Being there as a wife through good times and bad, through injuries, scoring droughts, the threat of new talent coming in, the abyss of the bench and the politics of any team-coach-manager-players combination. That's a lot of emotions to stomach and support – and idle talk can be damaging.

For us, this Deadline Day 2012 on Tuesday was traumatic. I have lived abroad and travelled extensively, so have always said I would encourage my kids to live abroad too. The experience enriches you and changes your outlook. The US MLS (Major League Soccer) option was there for us earlier in the month, but after discussion we felt the time was not right for us and our very young family.

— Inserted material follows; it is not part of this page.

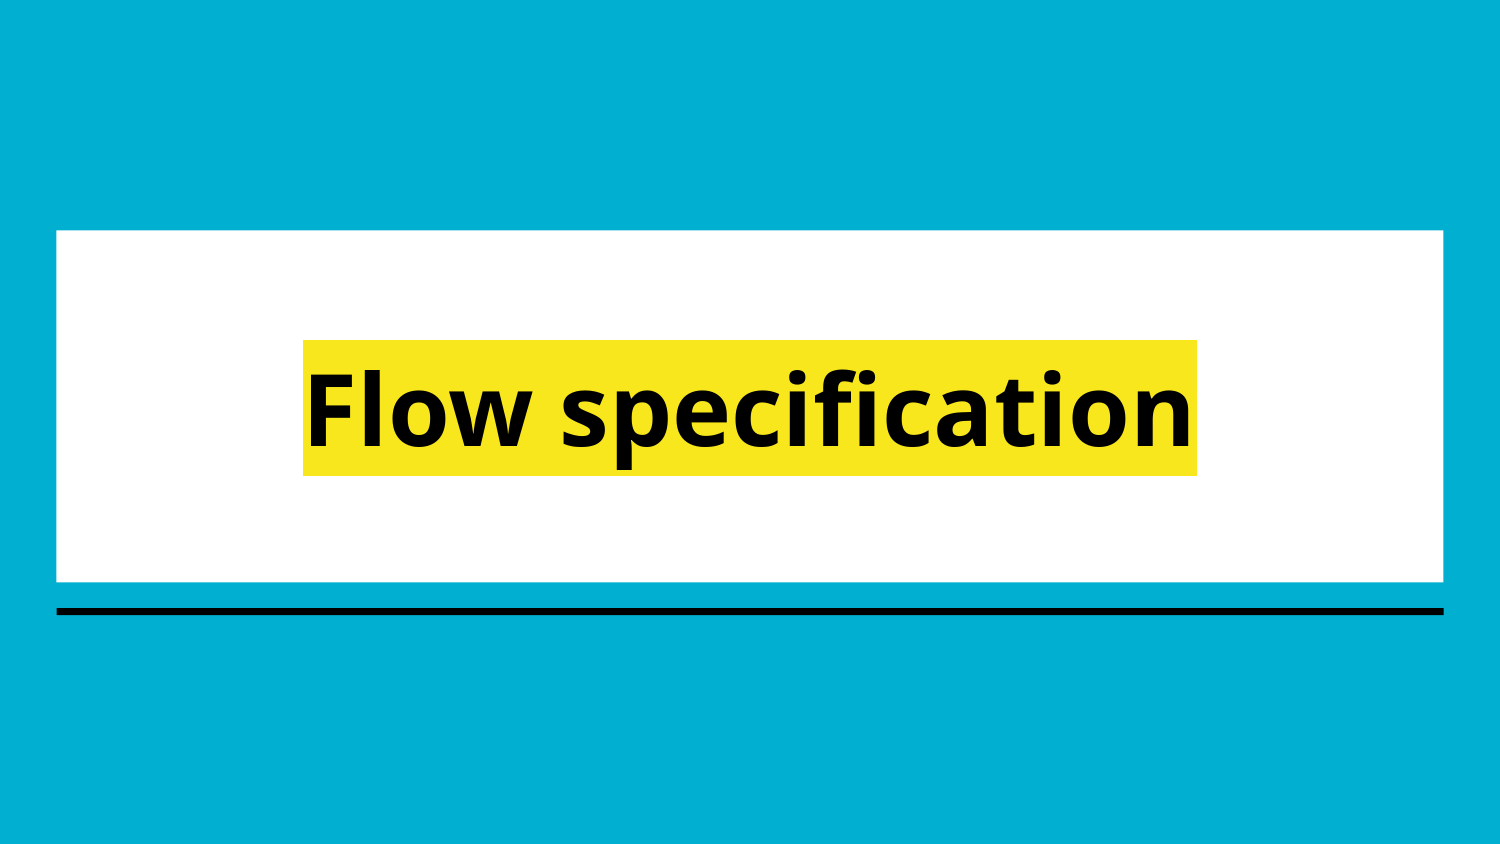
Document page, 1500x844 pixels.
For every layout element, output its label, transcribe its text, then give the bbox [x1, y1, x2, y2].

Then, reading in the local Bolton paper last Thursday that it was – supposedly – the end for Kevin after nine years at the club really upset me and our children. They came home from school having been questioned by staff and pupils alike about the fate of their dad – and ultimately themselves. Many whispered conversations from the training ground toilets then meant this was serious. Would Kevin move to Sunderland or stay?*

For me it was always about Kevin and his desire to play. I knew I would support him totally in what he wanted to do, so he would continue to feel vibrant, rewarded and fulfilled, professionally, physically and personally. You rarely hear the word "testimonial" these days, as there are very few players that stick around for long enough at one club to enjoy this honour and tradition. I wouldn't say loyalty is a high priority amongst today's players.

For me personally, I can honestly say I have everything I could possible want: a healthy family and lovely friends in Bolton, our adopted home. We have also attached ourselves to the Bolton community with the KiDs of Bolton charity we launched in October 2010 and now run ourselves.

As an older "player's wife" I have much life experience and have met many people from different walks of life to realise that it really doesn't matter how much money you have. Lots of very rich people are very unhappy people. Being settled and being able to spend time with the people that you love is paramount. With regard to us staying or leaving Bolton, the burning question was always: who would look after our donkeys?

(*Davies stayed at Bolton. Emma Healy contributed to this article.)